Filed under: Nutrition
There is a prevailing belief in mainstream media and actually in highly educated nutrition experts that in order for a fruit or vegetable to have maximal nutritrional benefits, it must be rich in color. In many cases this is completely true. When you are eating a fruit or veggie that is colorful, such as a strawberry, you want it to be a beautiful deep red. Unfortunately people have taken this to mean that plants that are naturally color free are low in nutrients and value. False.
This couldn’t be further from the truth. There are a lot of fruits and veggies that are not rich in color, that are absolutely tremendous for you. Cauliflower would be a great example. It is a member of the brassica family, which is like vegetable royalty, also including broccoli, cabbage, kale, and more. It is high in a powerful compound called sulforaphane, a powerful antioxidant that can help reduce cancer risk and is known to detoxify the liver.

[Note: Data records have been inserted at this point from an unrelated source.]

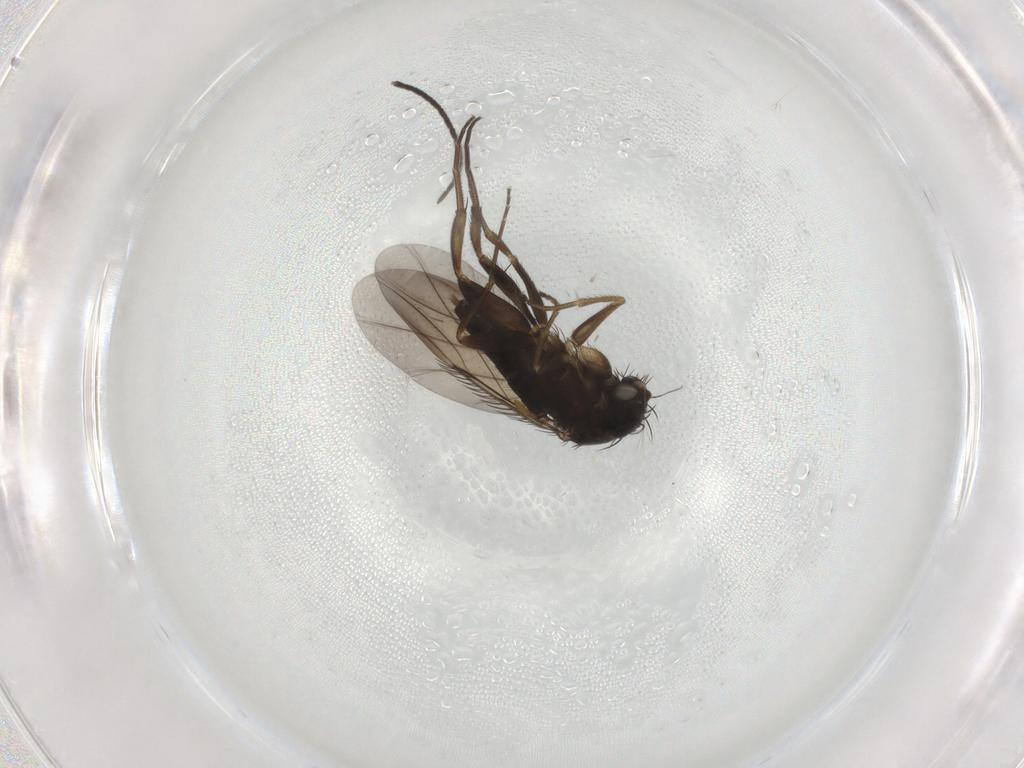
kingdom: Animalia
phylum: Arthropoda
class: Insecta
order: Diptera
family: Phoridae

Another example of a great, low color veggie are onions. Onions are one of my favorite veggies, containing a powerful antioxidant and anti-inflammatory called quercetin, which is shown to help prevent some cancers and heart disease. Onions are a part of the allium family, which aso contains garlic, scallions, chives, and leeks. The sulfur compounds in onions, including thiosulfinates, sulfides, sulfoxides, and diallyl sulfide (which unfortunately cause the smell) help prevent stomach, prostate and esophageal cancer. Some very powerful stuff.

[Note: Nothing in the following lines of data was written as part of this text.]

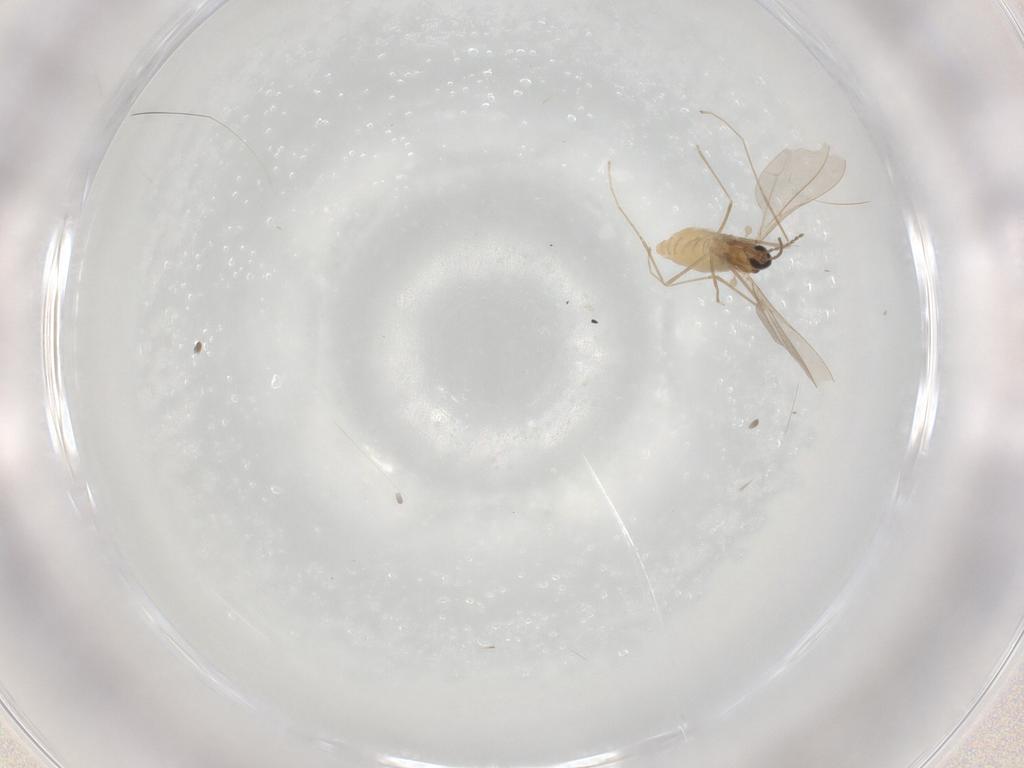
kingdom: Animalia
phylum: Arthropoda
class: Insecta
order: Diptera
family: Cecidomyiidae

Clearly we can see that color does not define the health properties in all cases. These are just two of many examples, there are tons of other low color plants that are incredibly healthy such as artichokes, celery, bok choy, endive and more. This again returns to why I do not like the green veggies only idea. There are tons of other fruits and veggies, of all colors of the rainbow, including white, that promote a balanced, delicious, and healthy diet.